When used for storage these cans, which have airtight, rubber-gasketed lids,
should only be opened out of doors or in a fume hood.  Cans should be
labeled with an appropriate hazard warning.

o No manometers should be transported with mercury in them.

o Broken thermometers and waste mercury should also be stored in an airtight
metal container.  When necessary, the container can be shipped to the
nearest Central Laboratory for mercury recovery.  The disposal container
should also be labeled with an appropriate hazard warning.

o Before entering a gage house that is known or suspected to have been con-
taminated by mercury, field personnel should fan the door back and forth for
a minute or two to exchange the stagnant air with fresh air.  The time spent
in the ventilated gage house should result in negligible exposure because
the vapor concentration increases slowly.
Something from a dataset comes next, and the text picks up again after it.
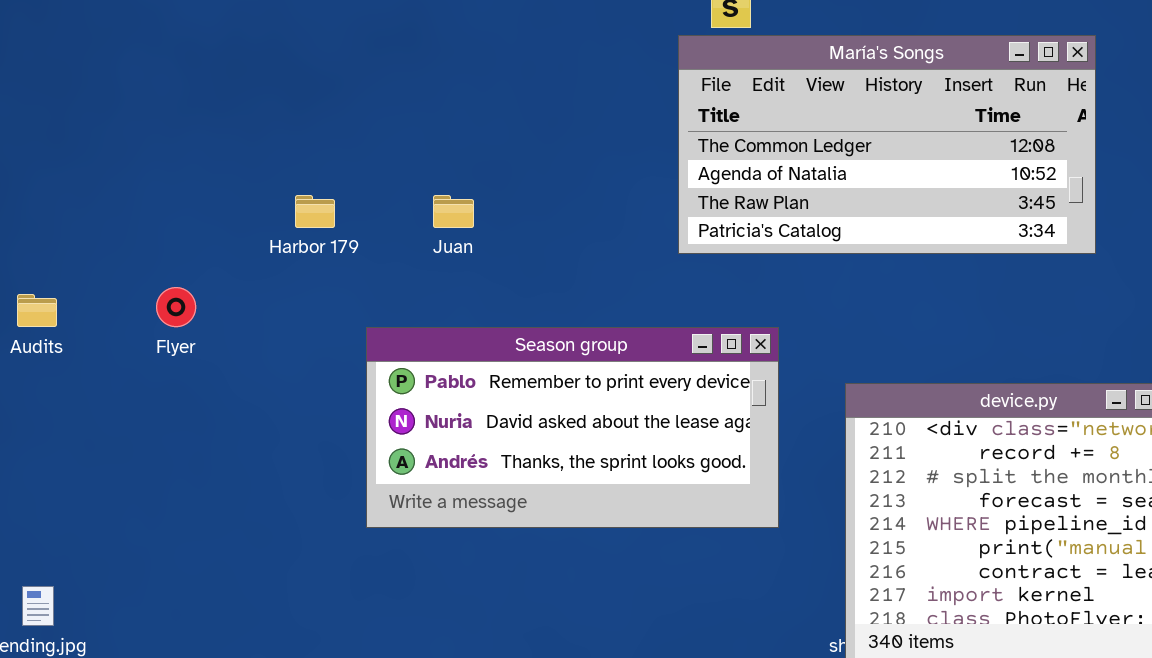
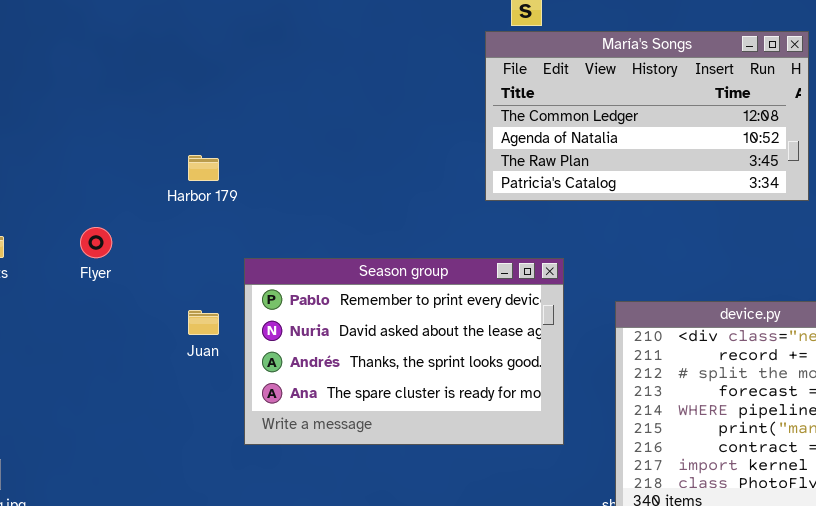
Juan: [433,195,474,228] -> [188,310,219,335], moved
Season group: [366,327,779,528] -> [244,258,564,445], resized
o Special care should be taken to prevent contamination of vehicles.  They
are the most likely places for near-saturation conditions to exist.  Fanning
of doors or opening windows for the first few minutes after re-entering a
contaminated vehicle that has been parked in the sun should quickly remove
vapor-laden air.  Open windows, or operation of air conditioners or heaters
should keep air exchange at a maximum once the vehicle is underway.  The air
conditioner and heater should be operated in the "outside air" mode as
opposed to the "recirculate" mode.

o No special safety precautions are necessary for water samples that have
been preserved with tablets containing mercuric chloride beyond the normal
mercury recovery and disposal procedures presently being performed at the
Central Laboratories.

Please observe the above safety measures.


                                    Thomas A. Buchanan
                                    Assistant Chief Hydrologist
                                      for Operations
Distribution: A, B, S, FO, PO

Key Words:  Potential Hazards, Elemental Mercury, Mercury Salts, Mercury

"This memorandum does not supersede any existing memorandum."